**REQUIRED ACTION:**
Reproduce the rows below, swapping every "series" for "trace" and leaving everything else unchanged. Omit the pictures.

|---|

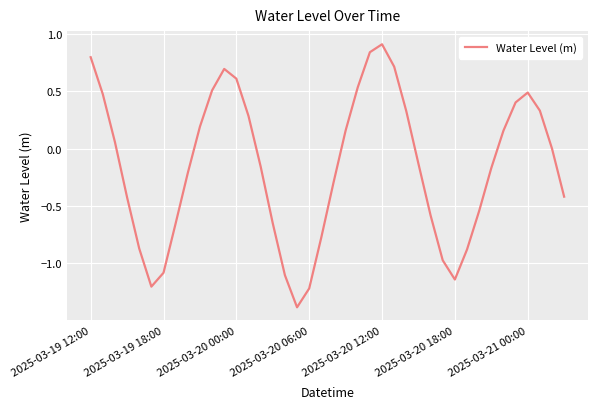

What is the difference between the maximum and minimum values?

2.3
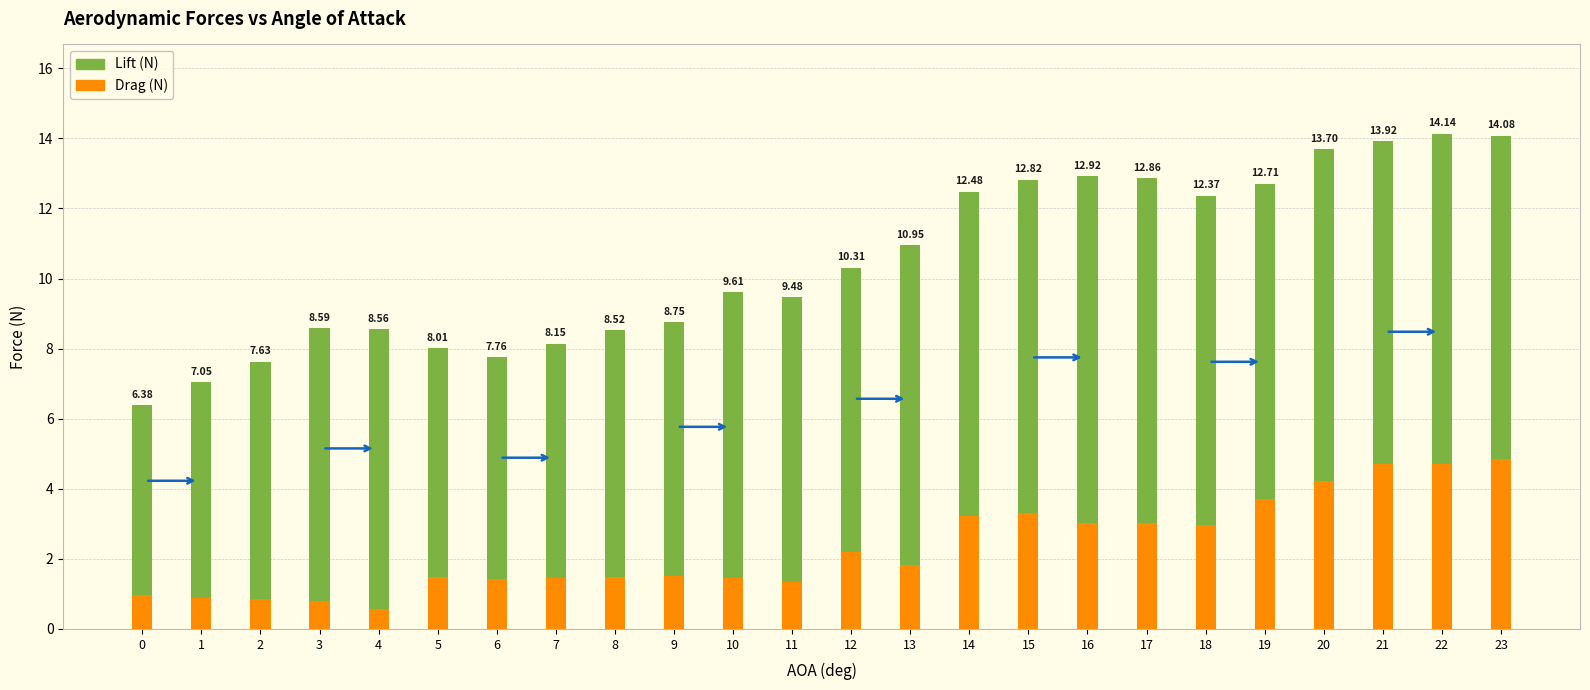

What are all the series names shown in the legend?

Lift (N), Drag (N)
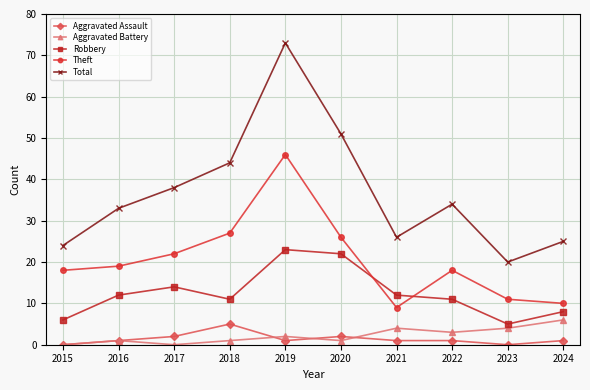

The Theft series shows 38 at 2020. True or false?

False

|---|

**RESULT:**
What is the difference between the maximum and minimum values?

2.3

What are all the trace names shown in the legend?

Lift (N), Drag (N)

The Theft trace shows 38 at 2020. True or false?

False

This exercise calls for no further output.